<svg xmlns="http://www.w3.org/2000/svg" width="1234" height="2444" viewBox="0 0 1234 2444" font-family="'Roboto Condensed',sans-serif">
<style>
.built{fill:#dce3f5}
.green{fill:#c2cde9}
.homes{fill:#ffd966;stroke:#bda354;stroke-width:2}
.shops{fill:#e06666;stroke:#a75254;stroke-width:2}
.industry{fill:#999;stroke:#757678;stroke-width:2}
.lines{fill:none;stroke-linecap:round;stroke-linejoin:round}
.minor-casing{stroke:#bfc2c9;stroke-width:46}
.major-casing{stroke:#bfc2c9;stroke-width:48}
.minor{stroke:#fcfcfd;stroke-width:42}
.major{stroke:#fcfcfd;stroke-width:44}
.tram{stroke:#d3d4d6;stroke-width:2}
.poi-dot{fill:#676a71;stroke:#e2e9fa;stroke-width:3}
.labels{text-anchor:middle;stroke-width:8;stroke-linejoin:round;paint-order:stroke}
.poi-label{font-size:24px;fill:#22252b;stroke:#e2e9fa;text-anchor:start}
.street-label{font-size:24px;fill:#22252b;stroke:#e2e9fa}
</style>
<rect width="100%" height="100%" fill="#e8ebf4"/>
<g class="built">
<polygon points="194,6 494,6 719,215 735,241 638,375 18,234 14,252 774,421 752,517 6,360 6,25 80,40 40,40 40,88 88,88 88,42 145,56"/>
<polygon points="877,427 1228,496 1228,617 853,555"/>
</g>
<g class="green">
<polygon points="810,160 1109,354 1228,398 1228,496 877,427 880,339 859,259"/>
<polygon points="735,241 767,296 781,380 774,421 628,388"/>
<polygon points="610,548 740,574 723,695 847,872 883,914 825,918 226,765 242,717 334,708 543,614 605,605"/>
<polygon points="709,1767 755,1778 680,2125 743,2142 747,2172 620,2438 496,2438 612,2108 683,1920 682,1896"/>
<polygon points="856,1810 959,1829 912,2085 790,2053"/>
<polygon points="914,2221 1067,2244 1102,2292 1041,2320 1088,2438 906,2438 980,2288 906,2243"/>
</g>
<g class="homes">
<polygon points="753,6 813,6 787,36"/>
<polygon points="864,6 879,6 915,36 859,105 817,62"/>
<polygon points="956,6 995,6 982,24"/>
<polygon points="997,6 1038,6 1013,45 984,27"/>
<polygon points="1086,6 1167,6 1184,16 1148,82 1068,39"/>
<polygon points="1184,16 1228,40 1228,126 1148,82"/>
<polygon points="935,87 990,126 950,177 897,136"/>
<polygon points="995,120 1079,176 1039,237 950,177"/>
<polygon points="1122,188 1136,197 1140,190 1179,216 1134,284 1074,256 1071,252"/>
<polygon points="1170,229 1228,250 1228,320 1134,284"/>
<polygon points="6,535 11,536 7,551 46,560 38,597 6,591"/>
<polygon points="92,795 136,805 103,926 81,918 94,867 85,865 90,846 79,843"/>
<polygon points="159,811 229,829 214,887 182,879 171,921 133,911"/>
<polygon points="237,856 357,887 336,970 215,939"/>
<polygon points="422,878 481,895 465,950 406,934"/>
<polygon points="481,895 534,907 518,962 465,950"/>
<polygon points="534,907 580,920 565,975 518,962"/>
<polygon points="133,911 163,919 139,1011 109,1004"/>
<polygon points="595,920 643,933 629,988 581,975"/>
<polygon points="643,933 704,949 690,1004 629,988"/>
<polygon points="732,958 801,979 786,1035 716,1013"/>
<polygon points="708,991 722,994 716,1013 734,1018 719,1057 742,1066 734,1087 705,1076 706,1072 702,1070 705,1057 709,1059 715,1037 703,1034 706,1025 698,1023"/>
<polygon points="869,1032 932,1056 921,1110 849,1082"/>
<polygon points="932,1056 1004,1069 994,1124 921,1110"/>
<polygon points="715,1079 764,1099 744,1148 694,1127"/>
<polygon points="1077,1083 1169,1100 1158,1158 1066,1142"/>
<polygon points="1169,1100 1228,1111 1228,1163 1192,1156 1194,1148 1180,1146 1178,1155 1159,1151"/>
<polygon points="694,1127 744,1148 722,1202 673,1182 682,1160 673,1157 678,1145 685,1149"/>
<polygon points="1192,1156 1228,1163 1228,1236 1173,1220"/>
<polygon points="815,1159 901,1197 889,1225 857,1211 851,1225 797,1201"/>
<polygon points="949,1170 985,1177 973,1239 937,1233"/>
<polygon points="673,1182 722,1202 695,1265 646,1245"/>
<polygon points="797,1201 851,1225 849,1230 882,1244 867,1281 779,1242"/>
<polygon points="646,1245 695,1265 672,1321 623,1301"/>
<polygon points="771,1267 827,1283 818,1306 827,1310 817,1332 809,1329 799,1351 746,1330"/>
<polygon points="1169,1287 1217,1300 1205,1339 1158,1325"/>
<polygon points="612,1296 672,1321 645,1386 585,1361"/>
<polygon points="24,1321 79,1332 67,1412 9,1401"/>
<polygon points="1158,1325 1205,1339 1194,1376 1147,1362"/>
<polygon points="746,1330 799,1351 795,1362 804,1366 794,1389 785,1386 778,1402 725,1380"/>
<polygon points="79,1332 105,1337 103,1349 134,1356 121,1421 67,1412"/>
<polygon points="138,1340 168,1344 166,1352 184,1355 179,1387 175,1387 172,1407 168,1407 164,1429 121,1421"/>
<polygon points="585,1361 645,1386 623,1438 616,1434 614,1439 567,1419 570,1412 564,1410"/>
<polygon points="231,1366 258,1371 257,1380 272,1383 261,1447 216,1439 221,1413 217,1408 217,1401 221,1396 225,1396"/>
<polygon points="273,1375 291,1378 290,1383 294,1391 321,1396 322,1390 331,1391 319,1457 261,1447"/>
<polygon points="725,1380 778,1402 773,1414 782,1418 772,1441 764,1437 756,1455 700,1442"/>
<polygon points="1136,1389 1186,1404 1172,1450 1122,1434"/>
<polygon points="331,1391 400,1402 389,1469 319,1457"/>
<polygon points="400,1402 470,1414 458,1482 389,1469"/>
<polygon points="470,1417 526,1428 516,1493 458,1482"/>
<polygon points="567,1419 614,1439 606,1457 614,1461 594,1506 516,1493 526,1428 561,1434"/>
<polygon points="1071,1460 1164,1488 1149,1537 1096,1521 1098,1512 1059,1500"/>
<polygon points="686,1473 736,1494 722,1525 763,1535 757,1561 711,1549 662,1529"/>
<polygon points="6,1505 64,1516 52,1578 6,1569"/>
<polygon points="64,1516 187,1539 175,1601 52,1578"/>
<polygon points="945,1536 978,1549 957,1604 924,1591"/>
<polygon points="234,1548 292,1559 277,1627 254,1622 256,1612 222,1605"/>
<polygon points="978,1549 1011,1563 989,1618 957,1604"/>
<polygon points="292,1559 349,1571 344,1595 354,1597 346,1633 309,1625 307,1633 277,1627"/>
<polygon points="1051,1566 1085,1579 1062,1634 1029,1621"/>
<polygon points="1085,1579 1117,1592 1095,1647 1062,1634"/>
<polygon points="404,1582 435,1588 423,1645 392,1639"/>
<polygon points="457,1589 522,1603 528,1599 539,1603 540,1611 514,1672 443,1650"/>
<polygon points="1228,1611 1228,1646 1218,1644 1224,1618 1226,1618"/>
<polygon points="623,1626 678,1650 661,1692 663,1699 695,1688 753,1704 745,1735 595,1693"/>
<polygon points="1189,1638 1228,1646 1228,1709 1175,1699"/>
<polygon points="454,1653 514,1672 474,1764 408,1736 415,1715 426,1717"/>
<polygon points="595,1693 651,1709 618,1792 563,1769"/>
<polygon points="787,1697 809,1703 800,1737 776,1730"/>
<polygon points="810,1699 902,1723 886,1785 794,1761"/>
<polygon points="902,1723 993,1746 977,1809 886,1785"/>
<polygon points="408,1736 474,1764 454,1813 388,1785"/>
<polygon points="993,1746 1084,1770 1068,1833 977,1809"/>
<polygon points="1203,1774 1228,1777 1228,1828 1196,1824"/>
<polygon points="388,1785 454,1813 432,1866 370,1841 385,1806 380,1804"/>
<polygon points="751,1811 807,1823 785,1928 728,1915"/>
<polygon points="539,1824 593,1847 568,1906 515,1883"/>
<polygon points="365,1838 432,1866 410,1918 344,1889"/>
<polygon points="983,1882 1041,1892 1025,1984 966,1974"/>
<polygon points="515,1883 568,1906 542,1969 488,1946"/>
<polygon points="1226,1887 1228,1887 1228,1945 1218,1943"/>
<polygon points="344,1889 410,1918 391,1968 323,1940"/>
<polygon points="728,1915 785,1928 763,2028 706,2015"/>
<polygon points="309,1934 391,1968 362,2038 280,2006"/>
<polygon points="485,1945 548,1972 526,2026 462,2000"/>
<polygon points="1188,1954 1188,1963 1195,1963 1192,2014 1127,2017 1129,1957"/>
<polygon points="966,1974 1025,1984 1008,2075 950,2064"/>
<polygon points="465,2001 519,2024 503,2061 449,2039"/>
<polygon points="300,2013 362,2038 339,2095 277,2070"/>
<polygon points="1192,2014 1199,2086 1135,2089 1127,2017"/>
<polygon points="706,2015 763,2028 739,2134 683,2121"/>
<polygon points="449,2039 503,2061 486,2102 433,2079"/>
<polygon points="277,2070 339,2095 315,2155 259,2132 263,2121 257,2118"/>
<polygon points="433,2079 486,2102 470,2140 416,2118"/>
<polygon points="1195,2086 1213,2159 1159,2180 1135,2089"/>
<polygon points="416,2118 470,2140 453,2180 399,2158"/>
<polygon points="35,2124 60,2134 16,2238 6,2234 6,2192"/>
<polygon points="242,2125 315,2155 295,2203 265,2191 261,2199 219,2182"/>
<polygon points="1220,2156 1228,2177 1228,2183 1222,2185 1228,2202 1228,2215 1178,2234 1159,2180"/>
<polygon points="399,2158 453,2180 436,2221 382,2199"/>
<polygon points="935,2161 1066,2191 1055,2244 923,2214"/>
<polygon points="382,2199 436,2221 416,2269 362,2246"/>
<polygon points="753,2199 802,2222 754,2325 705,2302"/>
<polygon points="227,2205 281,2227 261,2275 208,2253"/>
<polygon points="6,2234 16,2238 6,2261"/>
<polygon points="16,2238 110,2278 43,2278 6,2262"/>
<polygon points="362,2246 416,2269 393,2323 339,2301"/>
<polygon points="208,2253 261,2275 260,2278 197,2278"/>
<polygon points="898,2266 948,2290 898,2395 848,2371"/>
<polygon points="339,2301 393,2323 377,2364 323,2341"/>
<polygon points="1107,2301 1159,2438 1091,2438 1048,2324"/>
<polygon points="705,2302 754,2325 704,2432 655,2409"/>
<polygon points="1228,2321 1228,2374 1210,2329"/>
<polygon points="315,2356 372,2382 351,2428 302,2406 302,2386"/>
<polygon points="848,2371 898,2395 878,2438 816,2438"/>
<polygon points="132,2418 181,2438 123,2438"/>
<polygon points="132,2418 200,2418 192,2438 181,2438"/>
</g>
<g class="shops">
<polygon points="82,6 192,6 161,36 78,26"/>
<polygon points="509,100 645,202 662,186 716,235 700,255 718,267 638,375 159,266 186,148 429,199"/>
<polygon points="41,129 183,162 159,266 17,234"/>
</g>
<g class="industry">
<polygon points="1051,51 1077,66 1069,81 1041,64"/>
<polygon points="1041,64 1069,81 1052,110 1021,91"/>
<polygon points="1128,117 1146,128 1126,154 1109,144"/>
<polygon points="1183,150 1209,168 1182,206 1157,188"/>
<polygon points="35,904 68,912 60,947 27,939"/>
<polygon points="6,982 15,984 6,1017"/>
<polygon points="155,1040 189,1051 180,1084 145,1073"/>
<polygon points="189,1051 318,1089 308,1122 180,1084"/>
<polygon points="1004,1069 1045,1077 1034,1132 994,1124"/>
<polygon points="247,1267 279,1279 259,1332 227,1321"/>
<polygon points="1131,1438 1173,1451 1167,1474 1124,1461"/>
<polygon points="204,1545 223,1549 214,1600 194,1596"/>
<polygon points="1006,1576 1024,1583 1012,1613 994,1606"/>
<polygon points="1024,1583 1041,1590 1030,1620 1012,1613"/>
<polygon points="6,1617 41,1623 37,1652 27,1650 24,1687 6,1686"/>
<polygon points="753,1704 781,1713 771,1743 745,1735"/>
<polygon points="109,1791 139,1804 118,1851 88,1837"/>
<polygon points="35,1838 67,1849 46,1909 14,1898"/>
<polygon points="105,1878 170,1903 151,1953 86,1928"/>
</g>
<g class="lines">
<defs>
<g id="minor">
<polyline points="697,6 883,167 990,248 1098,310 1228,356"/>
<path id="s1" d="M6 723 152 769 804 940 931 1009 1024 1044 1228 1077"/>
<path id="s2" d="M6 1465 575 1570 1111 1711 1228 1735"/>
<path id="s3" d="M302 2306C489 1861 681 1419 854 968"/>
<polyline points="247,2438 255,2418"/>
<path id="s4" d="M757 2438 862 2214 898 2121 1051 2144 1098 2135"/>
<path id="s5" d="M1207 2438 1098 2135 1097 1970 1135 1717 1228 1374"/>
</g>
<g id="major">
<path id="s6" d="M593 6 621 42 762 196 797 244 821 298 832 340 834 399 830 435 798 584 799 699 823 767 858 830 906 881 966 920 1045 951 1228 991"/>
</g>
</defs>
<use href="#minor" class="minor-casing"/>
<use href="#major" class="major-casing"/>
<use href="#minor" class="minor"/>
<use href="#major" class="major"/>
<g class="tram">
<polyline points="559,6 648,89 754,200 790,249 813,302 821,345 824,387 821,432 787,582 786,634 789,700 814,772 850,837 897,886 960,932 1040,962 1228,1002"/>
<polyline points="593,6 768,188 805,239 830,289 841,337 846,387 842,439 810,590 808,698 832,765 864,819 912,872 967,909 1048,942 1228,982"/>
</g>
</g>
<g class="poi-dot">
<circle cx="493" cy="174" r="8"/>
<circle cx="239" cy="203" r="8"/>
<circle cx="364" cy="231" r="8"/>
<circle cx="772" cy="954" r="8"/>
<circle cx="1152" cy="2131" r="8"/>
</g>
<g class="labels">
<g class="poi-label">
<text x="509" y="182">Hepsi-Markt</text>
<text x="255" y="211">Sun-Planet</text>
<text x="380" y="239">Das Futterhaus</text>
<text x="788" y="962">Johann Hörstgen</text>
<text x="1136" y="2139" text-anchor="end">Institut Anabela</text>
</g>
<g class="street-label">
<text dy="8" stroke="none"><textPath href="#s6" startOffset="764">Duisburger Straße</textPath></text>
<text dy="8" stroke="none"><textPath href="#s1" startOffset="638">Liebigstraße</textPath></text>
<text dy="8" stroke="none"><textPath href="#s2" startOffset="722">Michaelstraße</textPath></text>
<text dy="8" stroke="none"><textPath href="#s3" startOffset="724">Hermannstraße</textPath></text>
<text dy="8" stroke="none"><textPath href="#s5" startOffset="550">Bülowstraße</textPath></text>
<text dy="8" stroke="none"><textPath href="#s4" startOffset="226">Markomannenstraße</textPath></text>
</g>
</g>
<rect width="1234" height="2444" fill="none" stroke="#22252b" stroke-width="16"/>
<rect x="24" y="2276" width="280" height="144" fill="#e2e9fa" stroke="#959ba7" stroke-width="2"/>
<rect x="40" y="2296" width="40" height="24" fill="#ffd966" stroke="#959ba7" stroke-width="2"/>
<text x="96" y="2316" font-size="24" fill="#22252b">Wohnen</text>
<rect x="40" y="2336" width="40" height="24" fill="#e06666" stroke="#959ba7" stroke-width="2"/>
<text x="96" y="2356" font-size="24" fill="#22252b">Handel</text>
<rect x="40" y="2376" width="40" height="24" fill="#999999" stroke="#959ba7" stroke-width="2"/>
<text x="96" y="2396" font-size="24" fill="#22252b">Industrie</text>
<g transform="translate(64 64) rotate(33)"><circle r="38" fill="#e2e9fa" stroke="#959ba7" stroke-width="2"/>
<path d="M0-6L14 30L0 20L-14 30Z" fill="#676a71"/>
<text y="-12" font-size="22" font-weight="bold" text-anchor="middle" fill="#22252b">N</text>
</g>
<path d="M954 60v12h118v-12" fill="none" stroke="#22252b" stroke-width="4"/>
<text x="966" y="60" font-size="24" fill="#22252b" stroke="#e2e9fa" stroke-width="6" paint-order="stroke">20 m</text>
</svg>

+===+

- Exercise goal -
Check each line of the listing above for the string "middle" and return those that contain it.

- Solution -
.labels{text-anchor:middle;stroke-width:8;stroke-linejoin:round;paint-order:stroke}
<text y="-12" font-size="22" font-weight="bold" text-anchor="middle" fill="#22252b">N</text>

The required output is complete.